Las muchachas se quedaron un rato más, durante el cual la conversación giró casi todo el tiempo en torno a su pueblo. Egwene y Elayne se sentaron en la cama y Nynaeve se instaló en el sillón, en tanto que él seguía sentado en el taburete. La mención de Campo de Emond despertó en él añoranza y pareció entristecer a Nynaeve y Egwene, como si hablaran de algo que nunca volverían a ver. Advirtió que se les habían humedecido los ojos, pero, cuando trataba de cambiar de tema, ellas volvían a sacarlo a colación, a rememorar a las personas conocidas, las festividades de Bel Tine y el Día Solar, las danzas de las cosechas y las comidas colectivas realizadas con ocasión del esquileo.

Elayne le habló de Caemlyn, de lo que encontraría en el palacio real y a quién debía dirigirse allí, y un poco de la ciudad. En ocasiones adoptaba un porte tan majestuoso que poco le faltaba para advertir una corona en su cabeza. Sería un insensato el hombre que se dejara seducir por una mujer como ella. Cuando se levantaron para irse, le apenó separarse de ellas. Se puso en pie, aquejado de una súbita sensación de torpeza.

—Mirad, me habéis hecho un favor con esto. —Tocó el papel de la Amyrlin, que reposaba en la mesa—. Un gran favor.

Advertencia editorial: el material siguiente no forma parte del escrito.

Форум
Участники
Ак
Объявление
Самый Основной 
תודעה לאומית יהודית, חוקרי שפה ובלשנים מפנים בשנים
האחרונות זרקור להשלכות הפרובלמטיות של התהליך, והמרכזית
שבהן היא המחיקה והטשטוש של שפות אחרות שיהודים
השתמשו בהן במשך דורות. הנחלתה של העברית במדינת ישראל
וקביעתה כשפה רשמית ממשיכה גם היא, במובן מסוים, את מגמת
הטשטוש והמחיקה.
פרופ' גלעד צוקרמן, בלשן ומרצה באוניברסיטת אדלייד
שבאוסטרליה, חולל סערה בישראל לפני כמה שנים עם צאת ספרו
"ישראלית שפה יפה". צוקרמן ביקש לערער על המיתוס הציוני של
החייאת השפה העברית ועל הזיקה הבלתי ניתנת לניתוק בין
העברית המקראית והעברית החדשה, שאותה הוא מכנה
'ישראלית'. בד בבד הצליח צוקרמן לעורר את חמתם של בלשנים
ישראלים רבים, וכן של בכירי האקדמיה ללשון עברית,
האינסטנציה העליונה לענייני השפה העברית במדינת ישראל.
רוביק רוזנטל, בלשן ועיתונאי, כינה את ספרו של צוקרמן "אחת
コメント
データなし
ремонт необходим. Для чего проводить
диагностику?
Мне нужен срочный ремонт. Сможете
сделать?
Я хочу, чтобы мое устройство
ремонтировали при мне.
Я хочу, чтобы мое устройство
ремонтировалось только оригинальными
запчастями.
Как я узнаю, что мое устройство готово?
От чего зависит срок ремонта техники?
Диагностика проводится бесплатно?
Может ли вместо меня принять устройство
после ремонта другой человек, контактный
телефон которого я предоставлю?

Sé que las tres seréis Aes Sedai —se atragantó un poco al decirlo— y que tú, Elayne, serás un día reina, pero, si alguna vez necesitáis ayuda, si hay algo que pueda hacer por vosotras, acudiré. Podéis contar con ello. ¿He dicho algo gracioso?

Elayne se tapaba la boca con la mano, y Egwene reprimía una carcajada.

—No, Mat —respondió Nynaeve con calma, si bien con labios excesivamente curvados—. Sólo algo que había observado acerca de los hombres.

—Tendrías que ser mujer para entenderlo —aseveró Elayne.

—Que tengas buen viaje, Mat —le deseó Egwene—. Y recuerda: si una mujer necesita un héroe, lo necesita hoy y no mañana. —La risa contenida brotó por fin de sus labios.

Mientras miraba la puerta que se cerraba tras ellas, Mat resolvió, por centésima vez al menos, que las mujeres eran decididamente raras.

Después posó la vista en la carta de Elayne y en el papel plegado que había encima. El bendito papel de la Amyrlin que, a pesar de no comprender de dónde había surgido, agradecía como un buen fuego en invierno. Hizo unas cabriolas sobre la alfombra. Vería Caemlyn y conocería a una reina. «Vuestras propias palabras me librarán de vos, Amyrlin. Y también me alejarán de Selene».

—Nunca me atraparéis —dijo riendo, refiriéndose a las dos—. Nunca atraparéis a Mat Cauthon.